=== Assigned task ===
Only one stretch of the data is wanted: the line containing "### Core Value Proposition", the line containing "## Key Features", and every line between them, copied exactly.

=== Records to process ===
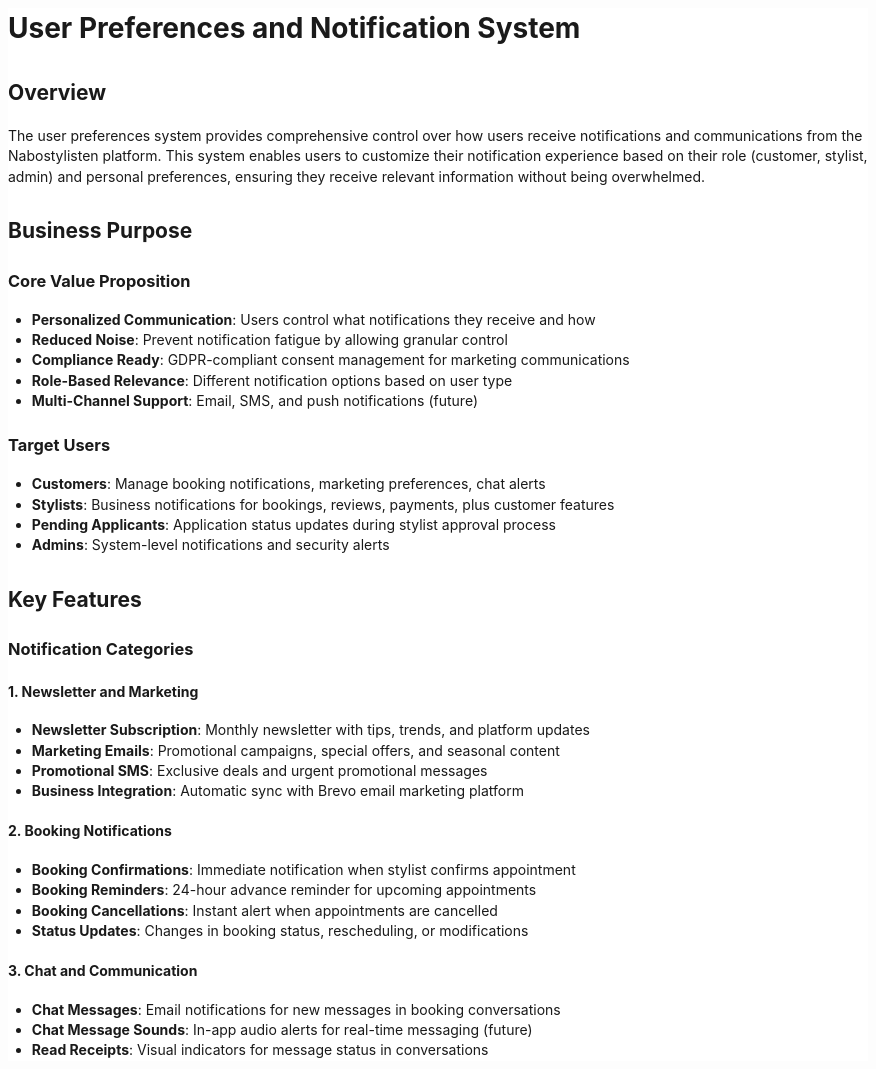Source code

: # User Preferences and Notification System

## Overview

The user preferences system provides comprehensive control over how users receive notifications and communications from the Nabostylisten platform. This system enables users to customize their notification experience based on their role (customer, stylist, admin) and personal preferences, ensuring they receive relevant information without being overwhelmed.

## Business Purpose

### Core Value Proposition

- **Personalized Communication**: Users control what notifications they receive and how
- **Reduced Noise**: Prevent notification fatigue by allowing granular control
- **Compliance Ready**: GDPR-compliant consent management for marketing communications
- **Role-Based Relevance**: Different notification options based on user type
- **Multi-Channel Support**: Email, SMS, and push notifications (future)

### Target Users

- **Customers**: Manage booking notifications, marketing preferences, chat alerts
- **Stylists**: Business notifications for bookings, reviews, payments, plus customer features
- **Pending Applicants**: Application status updates during stylist approval process
- **Admins**: System-level notifications and security alerts

## Key Features

### Notification Categories

#### 1. Newsletter and Marketing

- **Newsletter Subscription**: Monthly newsletter with tips, trends, and platform updates
- **Marketing Emails**: Promotional campaigns, special offers, and seasonal content
- **Promotional SMS**: Exclusive deals and urgent promotional messages
- **Business Integration**: Automatic sync with Brevo email marketing platform

#### 2. Booking Notifications

- **Booking Confirmations**: Immediate notification when stylist confirms appointment
- **Booking Reminders**: 24-hour advance reminder for upcoming appointments
- **Booking Cancellations**: Instant alert when appointments are cancelled
- **Status Updates**: Changes in booking status, rescheduling, or modifications

#### 3. Chat and Communication

- **Chat Messages**: Email notifications for new messages in booking conversations
- **Chat Message Sounds**: In-app audio alerts for real-time messaging (future)
- **Read Receipts**: Visual indicators for message status in conversations
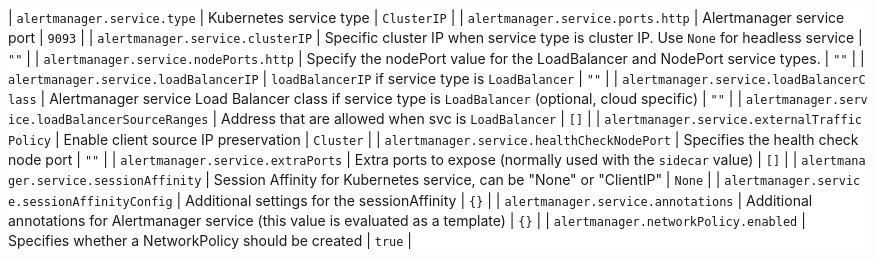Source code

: | `alertmanager.service.type`                                      | Kubernetes service type                                                                                                                                                                                                                                                                                    | `ClusterIP`                    |
| `alertmanager.service.ports.http`                                | Alertmanager service port                                                                                                                                                                                                                                                                                  | `9093`                         |
| `alertmanager.service.clusterIP`                                 | Specific cluster IP when service type is cluster IP. Use `None` for headless service                                                                                                                                                                                                                       | `""`                           |
| `alertmanager.service.nodePorts.http`                            | Specify the nodePort value for the LoadBalancer and NodePort service types.                                                                                                                                                                                                                                | `""`                           |
| `alertmanager.service.loadBalancerIP`                            | `loadBalancerIP` if service type is `LoadBalancer`                                                                                                                                                                                                                                                         | `""`                           |
| `alertmanager.service.loadBalancerClass`                         | Alertmanager service Load Balancer class if service type is `LoadBalancer` (optional, cloud specific)                                                                                                                                                                                                      | `""`                           |
| `alertmanager.service.loadBalancerSourceRanges`                  | Address that are allowed when svc is `LoadBalancer`                                                                                                                                                                                                                                                        | `[]`                           |
| `alertmanager.service.externalTrafficPolicy`                     | Enable client source IP preservation                                                                                                                                                                                                                                                                       | `Cluster`                      |
| `alertmanager.service.healthCheckNodePort`                       | Specifies the health check node port                                                                                                                                                                                                                                                                       | `""`                           |
| `alertmanager.service.extraPorts`                                | Extra ports to expose (normally used with the `sidecar` value)                                                                                                                                                                                                                                             | `[]`                           |
| `alertmanager.service.sessionAffinity`                           | Session Affinity for Kubernetes service, can be "None" or "ClientIP"                                                                                                                                                                                                                                       | `None`                         |
| `alertmanager.service.sessionAffinityConfig`                     | Additional settings for the sessionAffinity                                                                                                                                                                                                                                                                | `{}`                           |
| `alertmanager.service.annotations`                               | Additional annotations for Alertmanager service (this value is evaluated as a template)                                                                                                                                                                                                                    | `{}`                           |
| `alertmanager.networkPolicy.enabled`                             | Specifies whether a NetworkPolicy should be created                                                                                                                                                                                                                                                        | `true`                         |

=== Answer space ===
### Core Value Proposition

- **Personalized Communication**: Users control what notifications they receive and how
- **Reduced Noise**: Prevent notification fatigue by allowing granular control
- **Compliance Ready**: GDPR-compliant consent management for marketing communications
- **Role-Based Relevance**: Different notification options based on user type
- **Multi-Channel Support**: Email, SMS, and push notifications (future)

### Target Users

- **Customers**: Manage booking notifications, marketing preferences, chat alerts
- **Stylists**: Business notifications for bookings, reviews, payments, plus customer features
- **Pending Applicants**: Application status updates during stylist approval process
- **Admins**: System-level notifications and security alerts

## Key Features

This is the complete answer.